WORK TO COMPLETE:
In how many lines of the data below does the word "hand" appear? Reply with the number and nothing more.

EXERCISE INPUT:

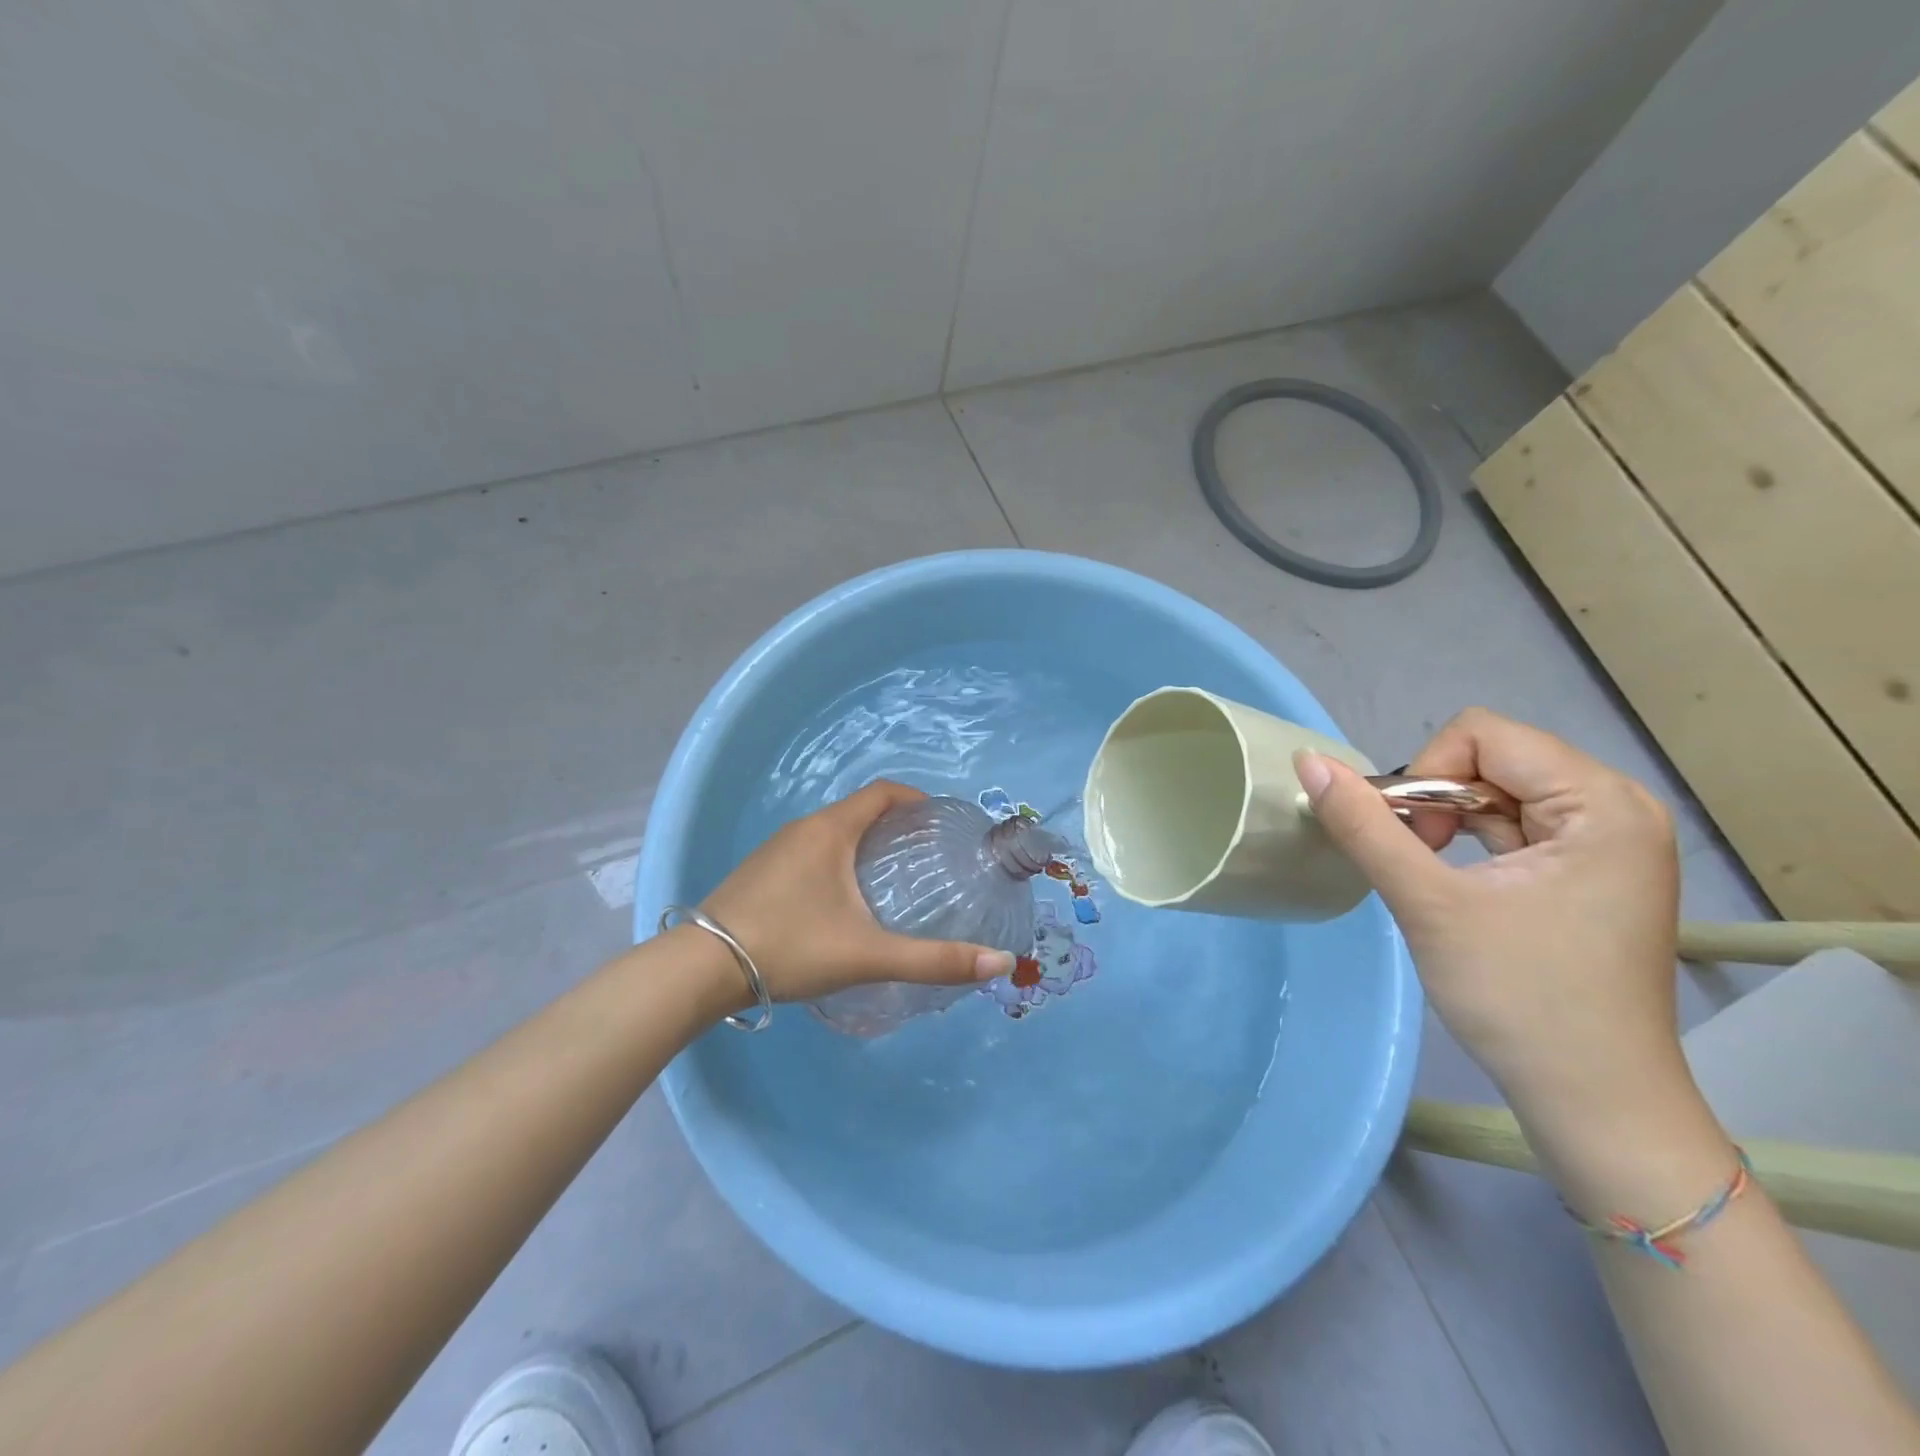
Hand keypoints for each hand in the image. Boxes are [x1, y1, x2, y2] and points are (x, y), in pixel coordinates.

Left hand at [702, 780, 1015, 1003]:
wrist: (700, 969)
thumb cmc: (790, 946)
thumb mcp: (868, 954)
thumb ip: (934, 960)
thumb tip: (1000, 962)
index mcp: (830, 830)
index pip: (882, 793)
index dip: (915, 799)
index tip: (940, 822)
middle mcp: (802, 829)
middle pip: (858, 811)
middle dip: (894, 825)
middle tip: (924, 856)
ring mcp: (775, 850)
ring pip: (831, 832)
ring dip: (863, 843)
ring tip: (890, 878)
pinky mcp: (758, 873)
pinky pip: (809, 851)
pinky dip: (836, 860)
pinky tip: (841, 900)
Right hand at [1296, 708, 1687, 1134]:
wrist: (1595, 1103)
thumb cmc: (1520, 999)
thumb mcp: (1429, 904)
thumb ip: (1365, 826)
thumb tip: (1308, 761)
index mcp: (1602, 803)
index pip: (1483, 735)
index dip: (1426, 775)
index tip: (1413, 842)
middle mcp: (1617, 807)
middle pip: (1493, 757)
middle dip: (1437, 799)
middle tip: (1418, 863)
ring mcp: (1609, 841)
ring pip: (1498, 790)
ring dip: (1449, 821)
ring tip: (1434, 877)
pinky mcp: (1592, 870)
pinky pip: (1516, 824)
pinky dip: (1472, 841)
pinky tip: (1460, 885)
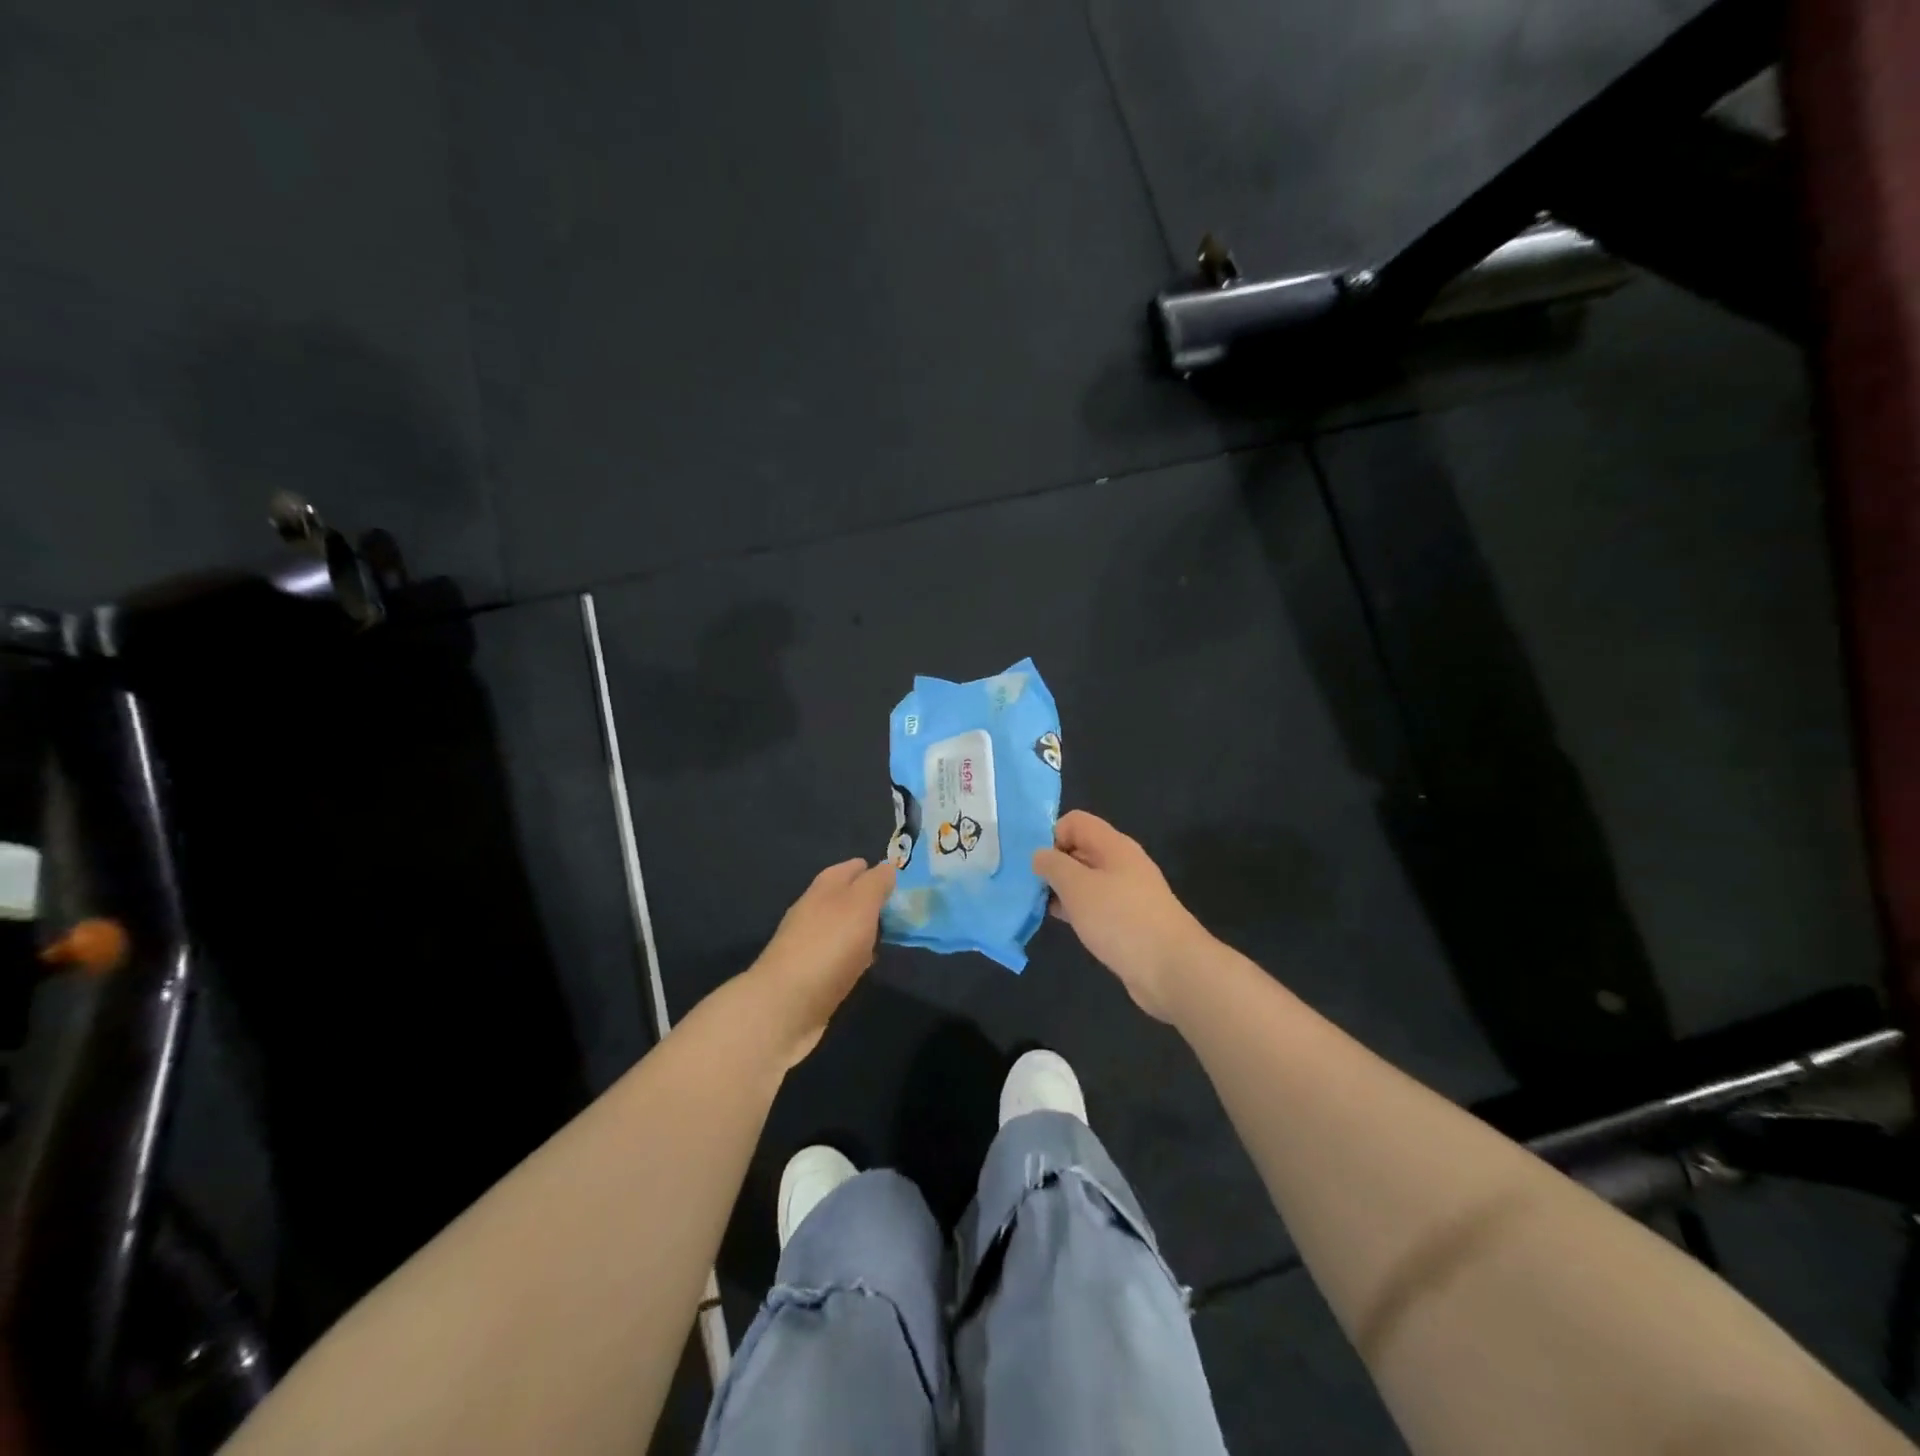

EXERCISE RESULT:
3